De la formation au musée du Jeu de Paume

Après des études primaires dans sa région natale du Dauphiné, Rose Valland intègre l’École nationale des beaux-arts de Lyon (1918-1922), puis l’École nationale supérieure des beaux-arts de Paris (1922-1925), avant d’étudier à l’École du Louvre (1922-1927). Son parcours universitaire, exceptionnel à l’époque pour une femme de sa condition sociale, se poursuit à l’Institut d’art et d’archéologie (1924-1927) et à l’École pratique des hautes études (1925-1938). Au cours de sa formation, elle se spécialise dans en premier temps dans l’art des primitifs italiens, avant de s’intéresser à l’archéologie grecque puis à l’art moderne.

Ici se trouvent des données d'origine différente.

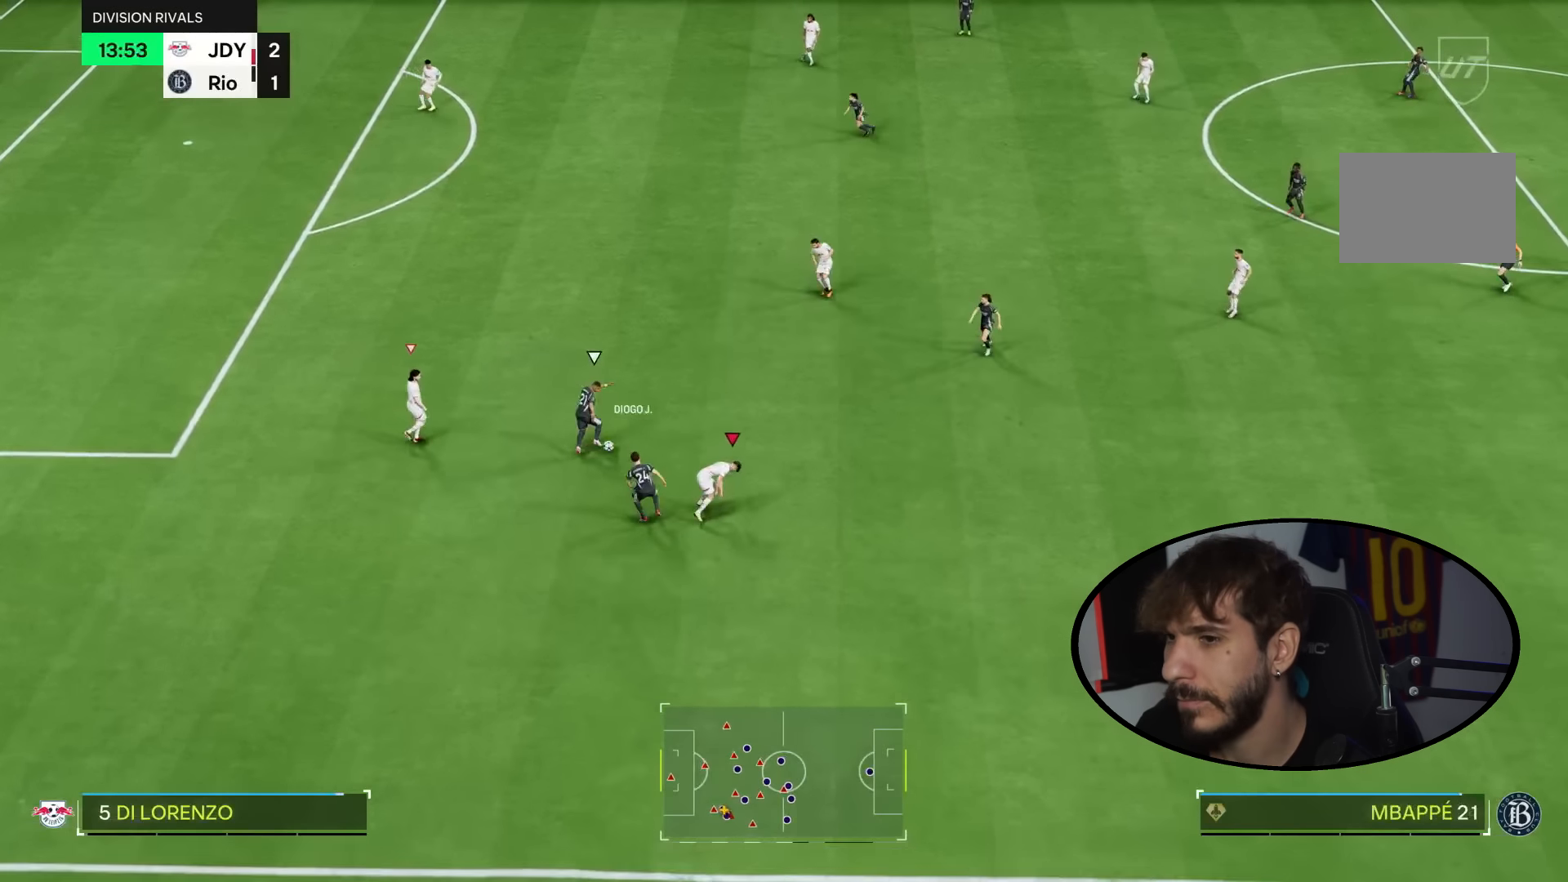
Gameplay with a controller (PlayStation layout); each line is a JSON object with the inputs held at the frame after it. "events" lists button and stick changes between this image and that frame as [ms after this image, input, new state], when the widget could be followed in between. Not read: L1 L3 R1 R3 START.
{"buttons": ["L2", "R2"], "left_stick": "up-right", "right_stick": "center", "events": [[167, "right_stick", "up-left"], [200, "left_stick", "up-right"], [300, "L2", "down"], [300, "right_stick", "center"], [334, "R2", "down"]]}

Ces connaissances lui seront précieuses durant la guerre pour identifier les œuvres « dégénérées » qui transiteront par le musée du Jeu de Paume. Après plusieurs candidatures adressées en vain aux institutions muséales, elle y obtient un poste de secrétaire bénévole en février 1932, peu avant la réouverture de l’institution le 23 décembre, en tant que musée des Écoles étrangères contemporaines. Rose Valland devient ainsi l’assistante du conservateur du Jeu de Paume, André Dezarrois (1889-1979), ce qui la conduit à assurer des missions d’une grande polyvalence : gestion des affaires administratives courantes, organisation des expositions, rédaction des catalogues, inventaire des œuvres, etc.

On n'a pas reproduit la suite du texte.